Comment savoir si l’hyperconnexion est une forme d’addiction ?
Et bien, grâce à un nombre croissant de recherches menées par des addictologues, neuroscientifiques et psychologues, on note des effets transverses entre l’usage des réseaux sociaux et certaines dépendances comportementales (comme celle aux casinos) : la perte de la notion du temps, la perte de contrôle, les perturbations au sein de la famille, de l’école ou du travail, le mépris des conséquences (nous sommes conscient·e·s que notre usage est problématique, mais nous continuons), la sensation de manque (lorsque notre téléphone n’est pas à côté de nous, un sentiment d’angoisse peut naitre), l’obsession et enfin l’habituation. Ce phénomène nous pousse à augmenter la dose à chaque usage pour avoir le même effet (si nous avons 10 likes aujourd’hui, nous en voudrons 50 demain, 100 la semaine prochaine, 1000 les semaines suivantes, etc).
Ensuite, les recherches tendent à démontrer un parallèle entre l’hyperconnexion et les autres types d’addictions (type alcool, drogue, etc). Pour rappel, il existe 4 niveaux dans la consommation : l’usage sain, l’usage excessif, l’usage problématique et enfin l’addiction. On retrouve ces niveaux dans l’hyperconnexion et notre consommation des outils numériques.
Depuis l’essor d’Internet dans les années 1990, une relation s’est tissée entre le temps passé sur les réseaux et les effets néfastes sur nos vies : augmentation du sentiment de solitude, augmentation de l’anxiété, baisse de l’estime de soi, etc.
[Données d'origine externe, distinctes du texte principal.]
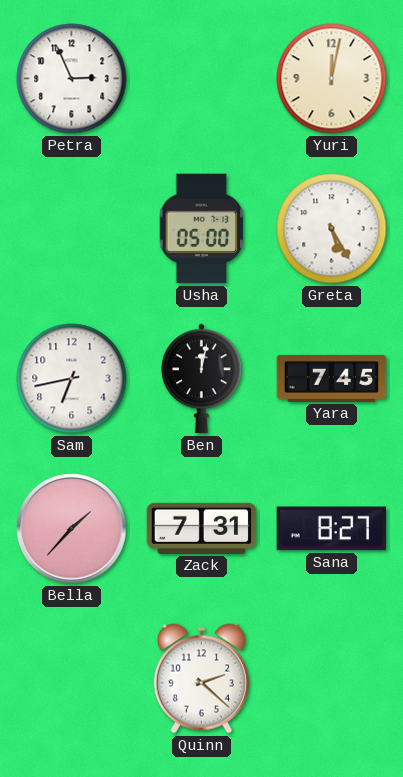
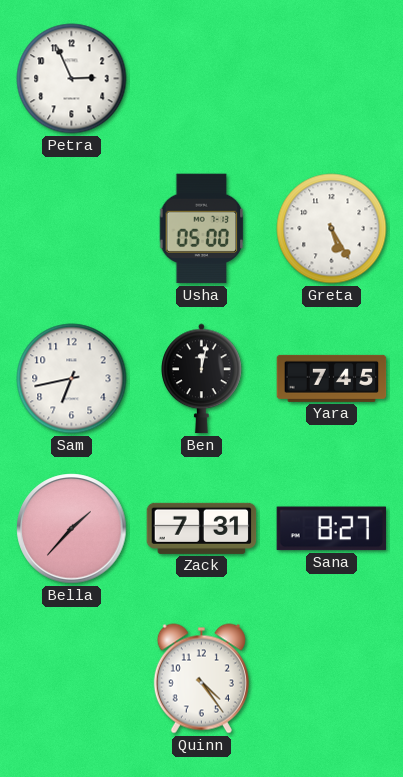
Yuri: 12:02 -> none
Quinn: 2:22 -> 4:24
On observe une corrélation entre l’usage excessif des réseaux sociaux et l’augmentation de risque de dépression.
Face à ces constats alarmants, une question se pose : avons-nous la maitrise totale de notre libre arbitre sur Internet et sur les réseaux sociaux ?
Quand as-tu commencé à étudier l’hyperconnexion ?
En fondant ma première entreprise : MyBrain Technologies. À cette époque mon approche était diamétralement opposée : je me demandais comment les nouvelles technologies pouvaient nous aider au quotidien. Pourtant, plus je travaillais, plus mon niveau de stress augmentait (insomnies, perte de cheveux, etc). Après cette expérience, j’ai décidé de quitter ma boite. J’ai rencontré Vincent Dupin qui organisait des séjours déconnectés. Nous avons commencé à travailler ensemble et avons décidé de développer ensemble Into the tribe, afin de sensibiliser à l’hyperconnexion, principalement en entreprise.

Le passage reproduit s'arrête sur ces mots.